L’importance de la rédaction des clauses d’agrément afin d’éviter l’interprétation in concreto des juges

L’importance de la rédaction des clauses d’agrément afin d’éviter l’interprétation in concreto des juges

Cour d’appel de Paris, Pôle 5 chambre 8, 3 janvier 2025, n°23/07757

 

Ce qu’il faut retenir :

La Cour d’appel de Paris, Cour de renvoi après cassation, a rendu un arrêt rappelant l’importance de la rédaction de la clause d’agrément au sein des statuts constitutifs d’une société. A défaut, les juges devront interpréter ladite clause. Cette interprétation se fait nécessairement in concreto, notamment en recherchant l’intention des parties au moment de la rédaction de la clause.

 

Pour mémoire :

La clause d’agrément est la clause permettant aux associés d’une société de pouvoir contrôler les nouveaux actionnaires entrant au capital de la société, en autorisant ou non les cessions d’actions.
Pour les sociétés anonymes, les clauses d’agrément sont régies par l’article L.228-23 du Code de commerce.

 

Pour approfondir :

Le 3 janvier 2025, la Cour d’appel de Paris a été saisie à la suite d’un renvoi de la Cour de cassation pourtant sur des cessions d’actions intervenant entre les membres d’une même famille.

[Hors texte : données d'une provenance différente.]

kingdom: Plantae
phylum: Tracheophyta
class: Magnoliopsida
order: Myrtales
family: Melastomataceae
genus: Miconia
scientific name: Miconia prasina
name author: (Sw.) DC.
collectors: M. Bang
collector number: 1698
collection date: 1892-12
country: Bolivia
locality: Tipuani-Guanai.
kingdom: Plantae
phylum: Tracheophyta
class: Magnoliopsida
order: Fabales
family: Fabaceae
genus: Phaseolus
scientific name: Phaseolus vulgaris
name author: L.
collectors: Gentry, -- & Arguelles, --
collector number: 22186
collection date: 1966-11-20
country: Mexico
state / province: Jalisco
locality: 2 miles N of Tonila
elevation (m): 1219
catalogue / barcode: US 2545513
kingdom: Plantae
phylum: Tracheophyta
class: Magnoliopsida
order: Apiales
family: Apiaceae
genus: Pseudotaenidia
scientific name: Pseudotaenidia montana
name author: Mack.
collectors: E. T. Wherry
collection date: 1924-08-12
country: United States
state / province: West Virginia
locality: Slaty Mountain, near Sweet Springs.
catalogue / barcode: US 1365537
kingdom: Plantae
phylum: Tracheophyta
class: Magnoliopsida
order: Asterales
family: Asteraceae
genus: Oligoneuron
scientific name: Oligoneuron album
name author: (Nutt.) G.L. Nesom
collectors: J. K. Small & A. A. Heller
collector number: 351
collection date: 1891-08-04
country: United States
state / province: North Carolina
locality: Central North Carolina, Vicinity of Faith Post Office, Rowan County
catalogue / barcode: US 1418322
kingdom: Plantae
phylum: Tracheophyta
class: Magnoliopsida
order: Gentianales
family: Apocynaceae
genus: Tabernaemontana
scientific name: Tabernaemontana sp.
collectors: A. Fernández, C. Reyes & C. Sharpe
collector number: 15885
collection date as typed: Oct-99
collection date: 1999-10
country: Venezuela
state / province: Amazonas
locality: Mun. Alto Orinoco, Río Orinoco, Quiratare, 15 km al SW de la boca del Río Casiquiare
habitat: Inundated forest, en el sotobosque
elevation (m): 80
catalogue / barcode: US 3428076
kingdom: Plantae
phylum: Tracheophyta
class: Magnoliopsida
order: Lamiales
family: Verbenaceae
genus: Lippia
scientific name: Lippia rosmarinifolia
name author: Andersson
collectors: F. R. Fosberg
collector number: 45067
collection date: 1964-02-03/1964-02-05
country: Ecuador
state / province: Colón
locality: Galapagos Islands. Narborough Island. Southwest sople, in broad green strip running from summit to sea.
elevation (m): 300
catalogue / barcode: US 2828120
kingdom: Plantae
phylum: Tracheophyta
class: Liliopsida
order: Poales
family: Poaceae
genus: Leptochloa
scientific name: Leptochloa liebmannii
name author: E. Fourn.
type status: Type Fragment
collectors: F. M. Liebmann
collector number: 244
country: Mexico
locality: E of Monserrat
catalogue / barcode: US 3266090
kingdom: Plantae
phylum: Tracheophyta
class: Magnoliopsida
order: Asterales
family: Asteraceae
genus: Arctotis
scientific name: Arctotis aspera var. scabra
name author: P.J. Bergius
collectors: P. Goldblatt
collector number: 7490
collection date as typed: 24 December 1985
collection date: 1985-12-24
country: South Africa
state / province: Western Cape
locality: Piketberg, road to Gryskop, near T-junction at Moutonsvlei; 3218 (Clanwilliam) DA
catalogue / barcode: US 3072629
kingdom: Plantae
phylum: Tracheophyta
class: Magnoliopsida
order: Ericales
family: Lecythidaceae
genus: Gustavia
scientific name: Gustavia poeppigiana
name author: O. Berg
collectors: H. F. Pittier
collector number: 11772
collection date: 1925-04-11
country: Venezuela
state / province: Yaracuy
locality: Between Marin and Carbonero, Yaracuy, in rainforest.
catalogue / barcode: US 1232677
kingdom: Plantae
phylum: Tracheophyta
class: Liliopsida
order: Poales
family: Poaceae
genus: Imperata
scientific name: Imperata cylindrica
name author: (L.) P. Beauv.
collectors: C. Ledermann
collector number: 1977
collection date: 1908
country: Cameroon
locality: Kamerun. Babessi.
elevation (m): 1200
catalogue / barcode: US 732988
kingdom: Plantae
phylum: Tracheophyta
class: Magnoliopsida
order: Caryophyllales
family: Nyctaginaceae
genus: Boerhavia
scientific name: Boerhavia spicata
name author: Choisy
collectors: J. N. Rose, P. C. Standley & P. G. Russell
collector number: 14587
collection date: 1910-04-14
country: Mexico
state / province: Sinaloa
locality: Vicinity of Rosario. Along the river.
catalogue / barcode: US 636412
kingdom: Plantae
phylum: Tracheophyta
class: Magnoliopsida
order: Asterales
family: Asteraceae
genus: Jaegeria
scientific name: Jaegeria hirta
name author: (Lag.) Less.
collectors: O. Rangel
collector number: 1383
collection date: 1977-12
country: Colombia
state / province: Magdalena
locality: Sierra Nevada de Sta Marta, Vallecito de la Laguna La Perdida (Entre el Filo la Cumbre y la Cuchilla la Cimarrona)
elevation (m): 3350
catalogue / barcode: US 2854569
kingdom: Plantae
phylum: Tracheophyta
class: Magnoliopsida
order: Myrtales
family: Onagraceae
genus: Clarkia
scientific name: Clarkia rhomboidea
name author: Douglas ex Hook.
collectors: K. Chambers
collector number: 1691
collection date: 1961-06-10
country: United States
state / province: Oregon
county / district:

En effet, deux sociétés anonymes du même groupe étaient gérées par un père et son fils. La majorité des actions étaient détenues par les membres de cette famille, avec des liens de parenté plus ou moins éloignés.

En 2018, l’un des actionnaires dans ces deux sociétés a cédé l’intégralité de ses actions au cousin germain du père. Le lendemain, le cousin germain a cédé l’intégralité des actions qu’il venait d’acquérir à son fils.

Ces cessions ont été notifiées quelques mois après aux dirigeants des sociétés. Ces derniers ont répondu qu’ils refusaient d’inscrire lesdites cessions sur le registre des mouvements de titres, considérant qu’elles étaient nulles car étant intervenues en violation des clauses d’agrément stipulées, de manière identique, dans les statuts des deux sociétés.

Le 28 décembre 2018, le cousin germain et son fils ont alors assigné les deux sociétés devant le Tribunal de commerce de Paris afin de voir les cessions inscrites au registre des mouvements de titres.

Par jugement du 14 juin 2019, le Tribunal de commerce de Paris a fait droit à leurs demandes.

Les sociétés ont interjeté appel de cette décision. Ainsi, par arrêt du 8 avril 2021, la Cour d’appel de Paris a infirmé le jugement de première instance au motif que les clauses d’agrément stipulées au sein des contrats s’appliquaient en cas de cession entre actionnaires. La Cour a alors déclaré les cessions nulles et entachées de fraude.

Les intimés se sont alors pourvus en cassation. Par arrêt du 15 mars 2023, la Cour de cassation a cassé et annulé l’arrêt de la Cour d’appel de Paris et renvoyé les parties devant cette même Cour, autrement composée. En effet, la Cour d’appel avait apprécié l’existence des clauses d’agrément par référence à la loi, alors que la loi permet, mais n’oblige pas, la soumission à agrément des cessions d’actions entre actionnaires.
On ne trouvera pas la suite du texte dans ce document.